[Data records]
----------
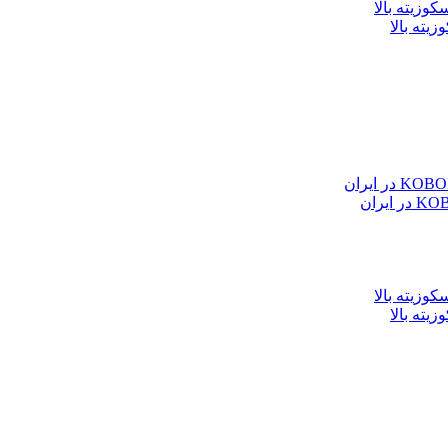
یته بالا
یته بالا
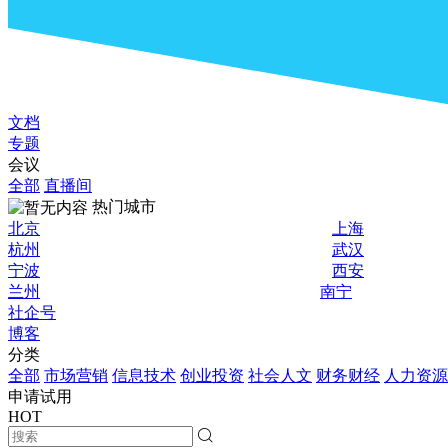
文档
专题
会议
全部
直播间
热门城市
北京
上海
杭州
武汉
宁波
西安
兰州
南宁
社企号
博客
分类
全部
市场营销
信息技术
创业投资
社会人文
财务财经
人力资源
申请试用
HOT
----------
#### EXERCISE DETAILS:
Where a record holds a picture, leave the picture out and restate the rest word for word.

#### EXERCISE ANSWER:
یته بالا
یته بالا
文档
专题
会议
全部
直播间
热门城市
北京
上海
杭州
武汉
宁波
西安
兰州
南宁
社企号
博客
分类
全部
市场营销
信息技术
创业投资
社会人文
财务财经
人力资源
申请试用
HOT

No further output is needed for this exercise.